Both sides in the debate over whether to repeal the law that bans gays from openly serving in the military are zeroing in on a key Senate committee vote that's set for Thursday. But the fate of the proposed compromise remains uncertain.
A deal between the White House and congressional leaders that could end the 17-year-old federal law banning openly gay Americans from serving in the military was hailed by rights advocates Tuesday as "game-changer."
But the fate of the proposed compromise remains uncertain. Advocates say they are still fighting for the final votes needed to pass the measure out of the Senate Armed Services Committee on Thursday.
In the House, the measure is expected to be offered from the floor this week.
"It's tight, but I believe we'll get there," says Aubrey Sarvis, an Army veteran who heads the Servicemembers Legal Defense Network, which represents military members affected by the controversial "don''t ask, don't tell" policy.
The compromise, which would delay implementation of the repeal until the Pentagon finishes its review of the proposal in December, would appear as an amendment to the annual defense authorization bill. If all goes as its proponents plan, the measure would be voted on by both the House and Senate this week. Democrats have a 78-vote edge in the House, and control the Senate 59-41.
Last-minute Scramble For Votes
Proponents of ending the controversial don't ask, don't tell law say they had hoped that strong statements of support for the deal from the White House and the Pentagon would help bring around Armed Services Committee senators -- including Democrats Ben Nelson of Nebraska and Robert Byrd of West Virginia -- whose votes are crucial to passage.
The high-level endorsements, however, came with caveats. The president and Defense Secretary Robert Gates both said, in prepared statements, that they accept the amendment's language, but would have preferred that Congress delay a repeal vote until the military finishes its review of how the change would affect its operations.
That review, which includes town hall meetings and a pending survey of tens of thousands of military members and their families, is scheduled to be completed in December.
Still, Sarvis and others say that they hope the Pentagon's buy-in, however carefully parsed, will persuade Nelson, who has said in the past that he'll vote against repeal, and Byrd, who has not staked out a position, to support the legislation.
Activists were disappointed Tuesday when the newest committee member, Sen. Scott Brown, a Massachusetts Republican considered a possible "yes" vote, said he would not support the amendment.

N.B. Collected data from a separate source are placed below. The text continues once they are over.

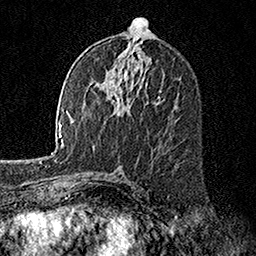
Breast MRI, one axial slice; slice 81 of 160 in the series (ordered by position); cropped to one breast; dynamic contrast-enhanced series, time point 2 of 7 at this slice position (early post-contrast); 1.5 T; TE 3.5 ms, TR 7.2 ms; 1 mm slice thickness; 256 × 256 image matrix, field of view 165 × 165 mm. Female patient.
Annotated regions visible in this slice (semi-automatically segmented with operator editing):
- enhancing-tissue mask used for the functional tumour volume (all voxels passing the contrast-enhancement thresholds inside the analysis volume; usually the tumour): bounding box <112,89,161,106> (left, top, right, bottom; pixels)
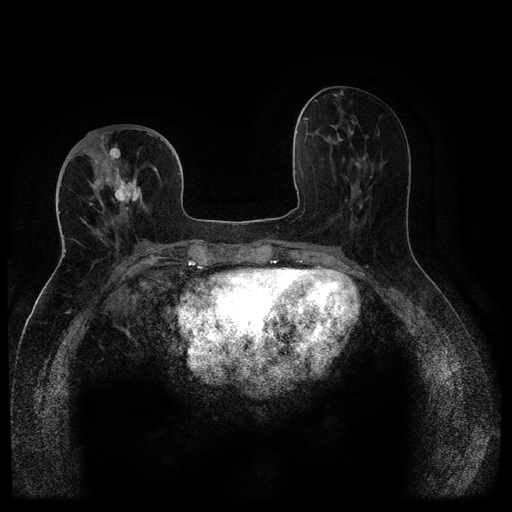
Breast MRI (dynamic contrast-enhanced, multi-phase), one axial slice. Position 45 of 116 along the scan axis. Dynamic contrast-enhanced series, time point 2 of 5 at this slice position (early post-contrast). 1.5 T. TE 2.6 ms, TR 5.4 ms. 512 × 512 image matrix, field of view 340 × 340 mm. Female patient, age 68 years.
Outlined on this slice (semi-automatic segmentation, software-assisted and operator-edited):
- breast lesion (labelled 'tumour' in the annotation; benign lesions carry a separate 'benign' label): bounding box [x1, y1, x2, y2] px = [110, 161, 143, 211]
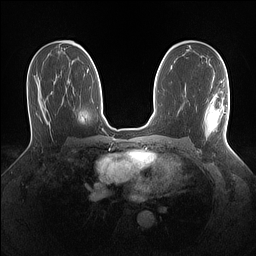
Breast MRI (dynamic contrast-enhanced), one axial slice; slice 79 of 160 in the series (ordered by position); dynamic contrast-enhanced series, time point 2 of 7 at this slice position (early post-contrast); 1.5 T; TE 1.4 ms, TR 5 ms; 1.1 mm slice thickness; 256 × 256 image matrix, field of view 320 × 320 mm. Female patient.
Annotated regions visible in this slice (semi-automatic segmentation, software-assisted and operator-edited):
- enhancing-tissue mask used for the functional tumour volume (all voxels passing the contrast-enhancement thresholds inside the analysis volume; usually the tumour): box from (x=205, y=81) to (x=229, y=137) px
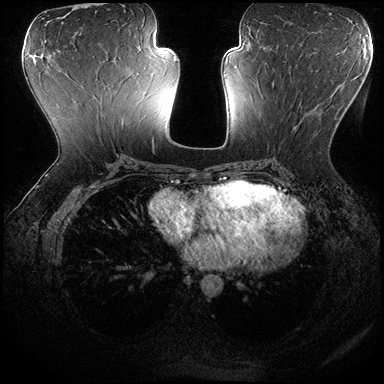
Breast MRI (dynamic contrast-enhanced), one axial slice. Slice 85 of 200 in the series (ordered by position). Dynamic contrast-enhanced series, time point 2 of 8 at this slice position (early post-contrast). 3 T. TE 2.3 ms, TR 4.4 ms. 1 mm slice thickness. 384 × 384 image matrix, field of view 360 × 360 mm. Female patient.
Structures marked on this image (semi-automatically segmented with operator editing):
- enhancing-tissue mask used for the functional tumour volume (all voxels passing the contrast-enhancement thresholds inside the analysis volume; usually the tumour): bounding box [x1, y1, x2, y2] px = [265, 70, 340, 150]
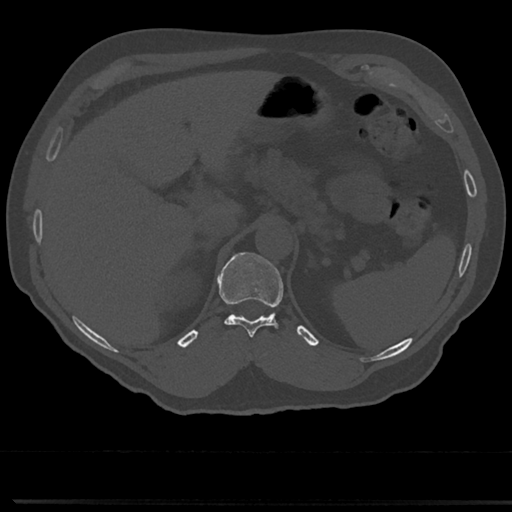
CT including the spine, one axial slice; slice 197 of 817 in the series (ordered by position); reconstruction kernel Br40s/3; 120 kVp; bone window (W 1800 / L 400 HU); 0.5 mm slice thickness; 512 × 512 image matrix, field of view 355 × 355 mm. Patient: male, 61 years. From the clinical record (not read from this slice): primary cancer: prostate.
Structures marked on this image (semi-automatically segmented with operator editing):
- T11 vertebra: bounding box (x1, y1, x2, y2) in pixels: (219, 253, 284, 339)
- T12 vertebra: (218, 252, 255, 278)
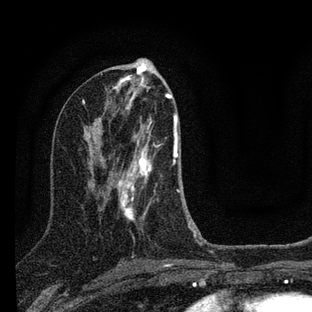
Breast MRI (dynamic contrast-enhanced), one axial slice; position 40 of 88 along the scan axis; cropped to one breast; dynamic contrast-enhanced series, time point 2 of 7 at this slice position (early post-contrast); 3 T; TE 2.2 ms, TR 6 ms; 2 mm slice thickness; 312 × 312 image matrix. Female patient.
Structures marked on this image (semi-automatically segmented with operator editing):
- enhancing-tissue mask used for the functional tumour volume (all voxels passing the contrast-enhancement thresholds inside the analysis volume; usually the tumour): box from (x=118, y=112) to (x=201, y=240) px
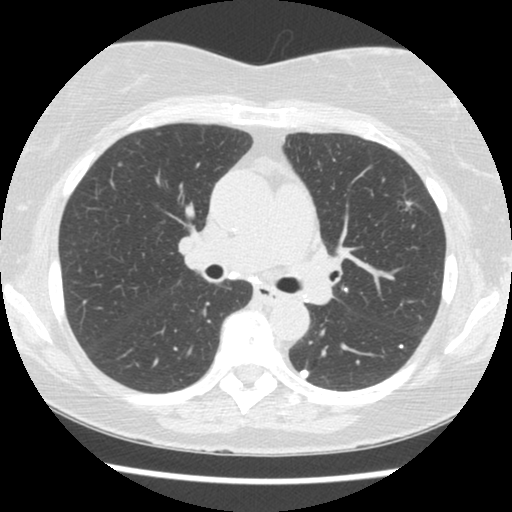
Low-dose screening chest CT, one axial slice; reconstruction kernel STANDARD; 120 kVp; lung window (W 1500 / L -600 HU); 512 × 512 image matrix, field of view 310 × 310 mm.
Outlined on this slice (outlined manually by an expert reader):
- lesion 1 (tumor, upper lobe of left lung): bounding box (x1, y1, x2, y2) in pixels: (405, 201, 413, 211)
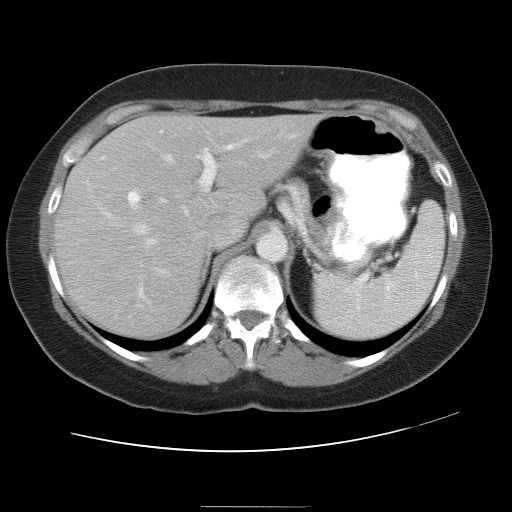
Contrast-enhanced abdominal CT, one axial slice; reconstruction kernel STANDARD; 120 kVp; soft-tissue window (W 400 / L 40 HU); 7.5 mm slice thickness; 512 × 512 image matrix. From the clinical record (not read from this slice): patient: male, age 73 years at operation; diagnosis: colorectal cancer liver metastases, imaged before liver resection; multiple liver metastases: no; largest metastasis: 3 cm; disease in both lobes: yes.
Structures marked on this image (outlined manually by an expert reader):
- hepatic veins: bounding box <81,155,265,234> (left, top, right, bottom; pixels)
- liver: <54,115,317,339>
- planned liver remnant (the part of the liver to remain after resection): <143,116,318,217>
- portal vein (with intrahepatic branches): <128,138,248,302>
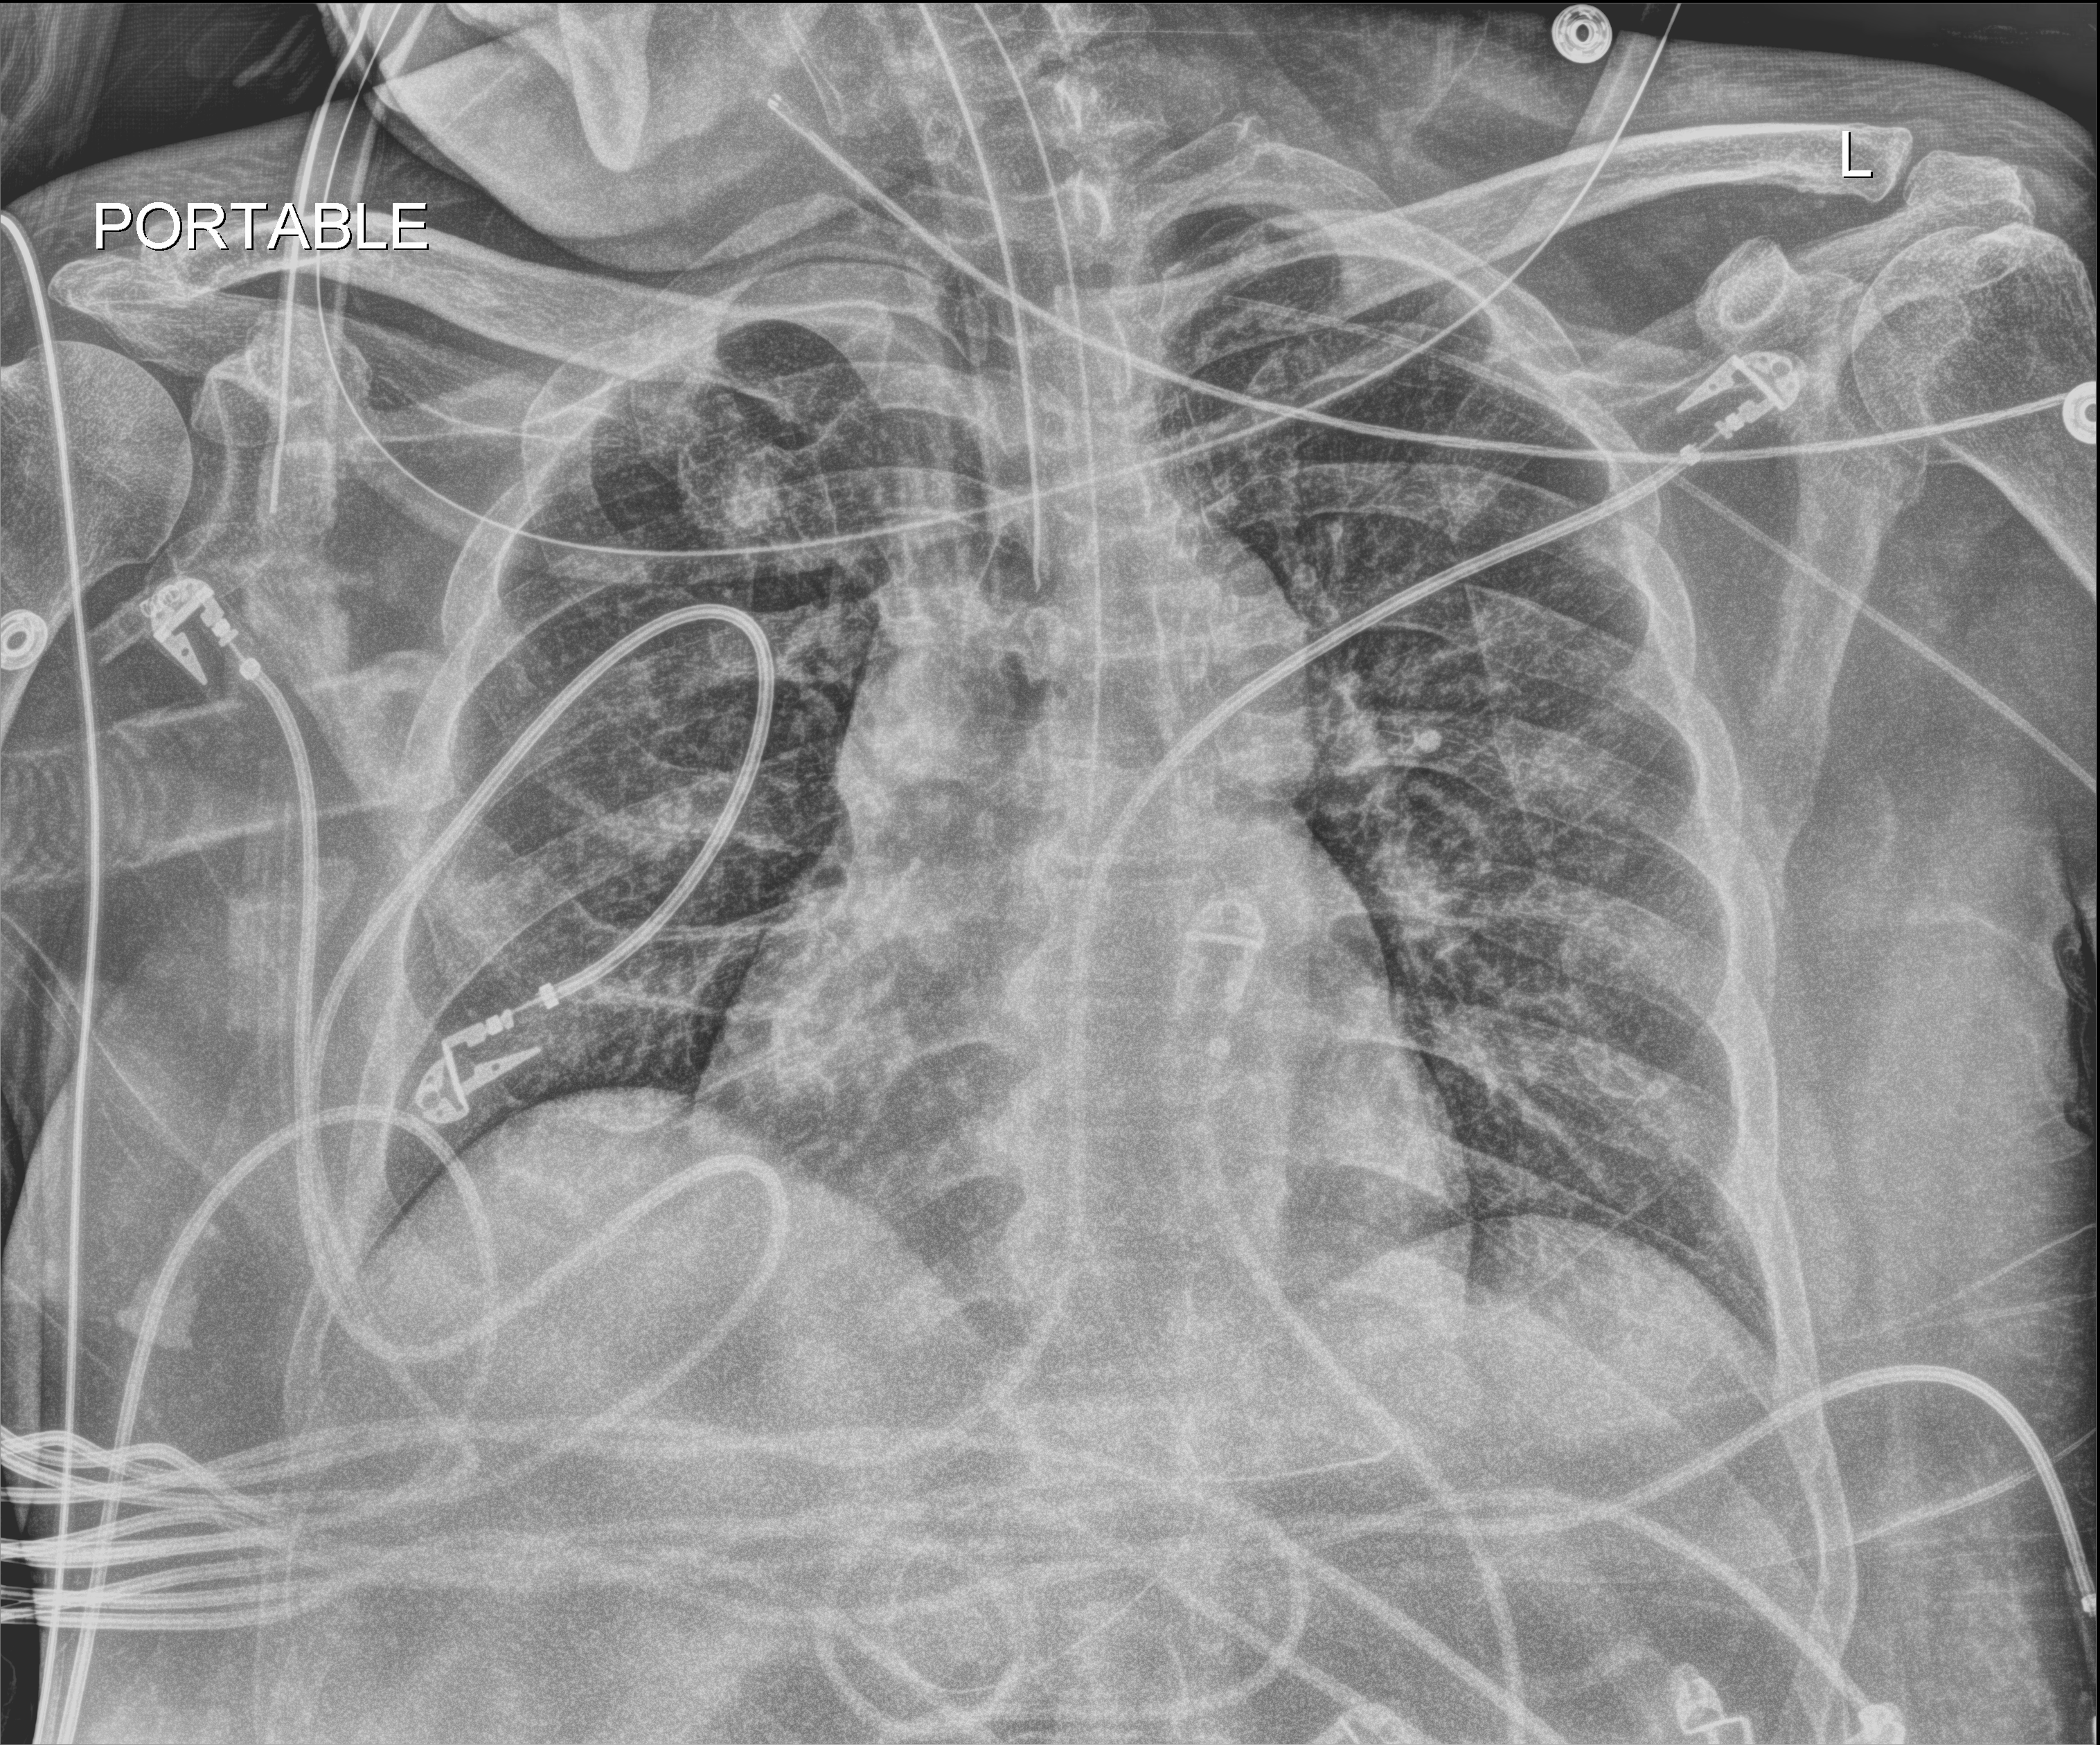
Bedside chest radiograph (digital radiography), anteroposterior (AP) projection. Patient hospitalised with COVID-19, aged 18–59 years.
From the hospital-stay record, not from the radiograph (when in the stay this image was taken is not recorded): length of hospital stay: 37 days; hypertension (admission record): no.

In a statement released to the Boston Globe, Brown said that he is "keeping an open mind, but I do not support moving ahead until I am able to finish my review, the Pentagon completes its study, and we can be assured that a new policy can be implemented without jeopardizing the mission of our military."
Democratic vote counters say that they don't expect support from committee member Sen. Jim Webb, a Virginia Democrat, former Marine and secretary of the Navy during the later years of the Reagan administration. In a statement Tuesday, Webb said he supports the Pentagon's review of don't ask, don't tell and added that "I see no reason for the political process to pre-empt it."
But on-the-fence Armed Services Committee members Sen. Evan Bayh of Indiana and Sen. Bill Nelson of Florida, both Democrats, have been moved by activists to the committee's "yes" column (a spokesman for that senator Nelson confirmed late Tuesday that the senator will support the amendment). Republican member Susan Collins of Maine has also said she will vote in favor of the amendment.
Democrats have a 16-12 voting edge in the committee. Republicans note that it's obviously not going to be easy to hold together the 15-vote majority needed to pass the amendment out of the 28-member committee if some senators, such as Webb, Byrd and Nelson of Nebraska aren't sure "yes" votes. Proponents are confident, but even they were saying even late Tuesday that they still had votes to pin down. Independent Sen. Joseph Lieberman of Connecticut, a committee member who caucuses with Democrats, told Fox News that he's "optimistic we're going to get this done this year."
The committee's ranking member and Lieberman pal Sen. John McCain, an Arizona Republican locked in a tough primary battle, said he won't endorse the measure. The Vietnam veteran in previous years had said he would support changing the policy if military leaders agreed.
Nebraska's Nelson is expected to announce his intentions on Wednesday.
Amidst the celebration by supporters of ending don't ask, don't tell, there was some activist grumbling Tuesday about conditions of the compromise, including the delay in implementing repeal if it passes, and authorizing the president and the Pentagon to "certify" the new policies.
The deal provides the gay community with something less than the legislation they had been promoting -- the original Military Readiness Enhancement Act, first introduced in Congress five years ago. It would have repealed don't ask, don't tell and replaced it with new language prohibiting discrimination based on sexual orientation.
It would also allow military personnel previously discharged because of their sexual orientation to apply to rejoin the armed forces.
But Aaron Belkin spoke for most gay rights activists in characterizing the compromise as a "dismantling of don't ask, don't tell -- and what we've been waiting for for 17 years."
"The community had gathered around the idea of compromise; the idea that it was not viable to get the full Military Readiness Enhancement Act language," said Belkin, who heads the Palm Center, based at the University of California, Santa Barbara. "And that opened doors." The center has been researching the experience of sexual minorities in the military.
Also crucial to movement on the amendment he said, was the looming mid-term election -- when Democrats are expected to lose members in both the House and Senate.
"There was a growing realization that the window of opportunity could be in danger," said Belkin, who had long counted himself among skeptics that repeal -- or even a vote on repeal -- would occur this quickly.
"I didn't think 2010 was going to be a year for progress," he said. "I didn't think that the Democrats would want to put their members -- like the conservative House Blue Dogs -- in the position of having to take a tough vote."